09 August 2012 12:53 [Source: ICIS news]
LONDON (ICIS)--Borealis’s management on Thursday said the Austria-based plastics producer will weather the eurozone debt crisis that has impacted its European polyolefins business and will not be forced into a knee-jerk reaction.
CEO Mark Garrett said the Polyolefins business will have to make the most of the current market environment, adding that he remains confident for the group’s full-year performance thanks to its Base Chemicals business and Borouge, Borealis’s joint venture with United Arab Emirates (UAE) state-owned Abu Dhabi National Oil Co (Adnoc).
Earlier on Thursday, Borealis announced its second-quarter net income fell by 33% year on year to €112m ($138m), as its Polyolefins business was badly impacted by difficult market conditions, as the group’s sales in the second quarter fell by 1.6% year on year to €1.87bn.
The group’s Base Chemicals business and Borouge continued to perform well in the second quarter of 2012, contributing significantly to its net profit, it added.
The company said its European Polyolefins business delivered lower results in the second quarter, largely because of “weak economic sentiment in a decreasing price environment with the oil price decreasing rapidly from above $125/bbl”, and Garrett does not have high expectations for a big improvement in the market in the second half of the year.
“We expect it [the polyolefins business in the second half] to be similar [to the first half]. We are very happy we have Borouge and our Base Chemicals business,” he said.
Garrett said he would be happy if the company breaks its target of €400m net profit in 2012.
“We would like this year and next year to break that barrier because we are also building Borouge 3 [expansion project at Ruwais, Abu Dhabi, in the UAE] and incurring a lot of additional costs in the process [which include] project costs and the build up of the market and sales organisation, and build up of the supply chain,” he said.
“We don’t expect to see a big kicker in our profits until Borouge 3 comes on line,” Garrett added.
Daniel Shook, the company's CFO, said: “You hope to run an organisation that doesn’t need to make knee-jerk reactions.
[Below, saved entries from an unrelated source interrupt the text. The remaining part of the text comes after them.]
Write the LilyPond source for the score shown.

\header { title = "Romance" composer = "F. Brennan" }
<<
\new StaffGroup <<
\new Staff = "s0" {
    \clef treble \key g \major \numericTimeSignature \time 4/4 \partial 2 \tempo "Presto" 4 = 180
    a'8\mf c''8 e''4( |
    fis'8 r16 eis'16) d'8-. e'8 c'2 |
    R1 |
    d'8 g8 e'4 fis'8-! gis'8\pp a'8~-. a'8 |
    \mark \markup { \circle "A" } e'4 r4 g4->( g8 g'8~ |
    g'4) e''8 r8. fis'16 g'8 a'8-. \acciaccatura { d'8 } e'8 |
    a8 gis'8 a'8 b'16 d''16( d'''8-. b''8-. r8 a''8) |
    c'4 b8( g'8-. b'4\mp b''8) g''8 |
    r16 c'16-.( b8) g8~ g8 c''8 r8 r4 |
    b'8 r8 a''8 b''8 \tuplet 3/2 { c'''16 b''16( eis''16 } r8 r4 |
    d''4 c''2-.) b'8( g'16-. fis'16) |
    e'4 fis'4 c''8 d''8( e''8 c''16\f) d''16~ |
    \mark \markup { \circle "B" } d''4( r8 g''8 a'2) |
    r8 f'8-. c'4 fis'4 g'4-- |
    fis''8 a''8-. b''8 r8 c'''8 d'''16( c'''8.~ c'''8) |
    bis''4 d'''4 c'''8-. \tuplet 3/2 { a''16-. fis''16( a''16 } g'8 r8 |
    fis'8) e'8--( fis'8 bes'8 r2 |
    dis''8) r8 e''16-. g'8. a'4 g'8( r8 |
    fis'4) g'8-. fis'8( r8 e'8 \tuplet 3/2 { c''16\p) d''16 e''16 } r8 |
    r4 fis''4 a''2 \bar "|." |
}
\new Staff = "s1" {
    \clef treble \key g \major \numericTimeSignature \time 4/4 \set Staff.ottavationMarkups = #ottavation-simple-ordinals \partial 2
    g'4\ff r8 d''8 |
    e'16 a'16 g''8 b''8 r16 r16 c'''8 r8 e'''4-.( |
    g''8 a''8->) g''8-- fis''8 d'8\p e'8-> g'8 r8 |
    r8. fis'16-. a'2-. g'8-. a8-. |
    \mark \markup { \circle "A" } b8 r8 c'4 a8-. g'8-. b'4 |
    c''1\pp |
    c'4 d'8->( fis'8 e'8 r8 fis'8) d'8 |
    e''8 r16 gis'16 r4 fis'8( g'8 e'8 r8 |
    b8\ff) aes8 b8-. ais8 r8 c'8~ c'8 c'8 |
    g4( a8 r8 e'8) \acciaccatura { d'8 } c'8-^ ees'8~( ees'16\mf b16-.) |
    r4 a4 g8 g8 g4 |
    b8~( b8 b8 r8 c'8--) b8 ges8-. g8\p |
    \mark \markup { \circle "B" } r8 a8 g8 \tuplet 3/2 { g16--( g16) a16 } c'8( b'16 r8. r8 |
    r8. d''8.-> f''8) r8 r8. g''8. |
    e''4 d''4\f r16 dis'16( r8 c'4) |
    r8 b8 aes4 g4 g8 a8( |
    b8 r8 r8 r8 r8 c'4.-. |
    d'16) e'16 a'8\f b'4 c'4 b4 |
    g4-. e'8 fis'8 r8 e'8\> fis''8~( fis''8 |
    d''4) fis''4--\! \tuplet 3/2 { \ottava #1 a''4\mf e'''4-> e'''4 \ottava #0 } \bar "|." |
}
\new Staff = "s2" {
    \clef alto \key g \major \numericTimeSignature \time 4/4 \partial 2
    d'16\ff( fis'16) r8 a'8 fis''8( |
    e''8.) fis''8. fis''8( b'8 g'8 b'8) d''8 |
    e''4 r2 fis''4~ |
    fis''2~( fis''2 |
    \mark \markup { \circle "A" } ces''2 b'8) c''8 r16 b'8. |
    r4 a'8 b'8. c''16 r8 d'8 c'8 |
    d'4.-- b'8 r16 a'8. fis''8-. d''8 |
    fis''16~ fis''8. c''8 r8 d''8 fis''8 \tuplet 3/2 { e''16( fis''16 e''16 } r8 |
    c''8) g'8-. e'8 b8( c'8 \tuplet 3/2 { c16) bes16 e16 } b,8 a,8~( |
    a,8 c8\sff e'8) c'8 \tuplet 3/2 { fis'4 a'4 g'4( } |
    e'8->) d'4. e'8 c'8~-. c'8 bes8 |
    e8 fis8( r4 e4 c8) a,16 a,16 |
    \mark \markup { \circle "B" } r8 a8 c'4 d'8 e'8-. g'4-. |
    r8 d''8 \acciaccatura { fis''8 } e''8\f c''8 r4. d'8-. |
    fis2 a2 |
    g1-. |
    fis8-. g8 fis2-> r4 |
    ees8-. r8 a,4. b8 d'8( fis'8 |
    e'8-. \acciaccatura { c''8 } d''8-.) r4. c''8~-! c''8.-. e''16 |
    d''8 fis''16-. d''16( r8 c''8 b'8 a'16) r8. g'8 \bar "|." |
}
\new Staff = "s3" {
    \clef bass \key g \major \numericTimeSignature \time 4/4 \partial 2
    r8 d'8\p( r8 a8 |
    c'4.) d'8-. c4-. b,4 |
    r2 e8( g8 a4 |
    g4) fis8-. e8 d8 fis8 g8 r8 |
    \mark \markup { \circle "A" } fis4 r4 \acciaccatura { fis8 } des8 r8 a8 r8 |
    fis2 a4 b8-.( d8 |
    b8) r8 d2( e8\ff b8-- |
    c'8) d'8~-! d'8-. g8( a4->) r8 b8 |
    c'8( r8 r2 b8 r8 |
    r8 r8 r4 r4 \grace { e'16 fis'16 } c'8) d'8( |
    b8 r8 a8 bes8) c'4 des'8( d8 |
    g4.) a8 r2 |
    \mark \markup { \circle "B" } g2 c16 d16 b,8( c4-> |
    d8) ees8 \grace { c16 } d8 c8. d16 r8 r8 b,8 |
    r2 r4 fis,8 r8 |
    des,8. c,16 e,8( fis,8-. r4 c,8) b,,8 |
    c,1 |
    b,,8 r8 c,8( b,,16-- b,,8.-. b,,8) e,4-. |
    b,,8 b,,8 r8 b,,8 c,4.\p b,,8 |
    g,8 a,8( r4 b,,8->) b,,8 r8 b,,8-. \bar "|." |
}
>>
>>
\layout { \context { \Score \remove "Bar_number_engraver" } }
We continue to stress the organisation has to be as efficient as possible, we have to drive the innovations but we have to weather the storm.”
“We are confident that our positioning and the things we have done over the past decade, in terms of getting our assets into shape, scrapping and building, driving innovation and differentiated products, means we are positioned to weather it,” he added.
Shook said the group’s diversification into base chemicals and fertilizers, which continue to perform well, as well as Borouge, gives Borealis a strong position going into the future.
Borealis announced last month the appointment of Alfred Stern as its new executive vice president for Polyolefins, with effect from 1 July 2012. Garrett said the new leadership is reviewing the whole business in order to get the most out of it under current economic conditions.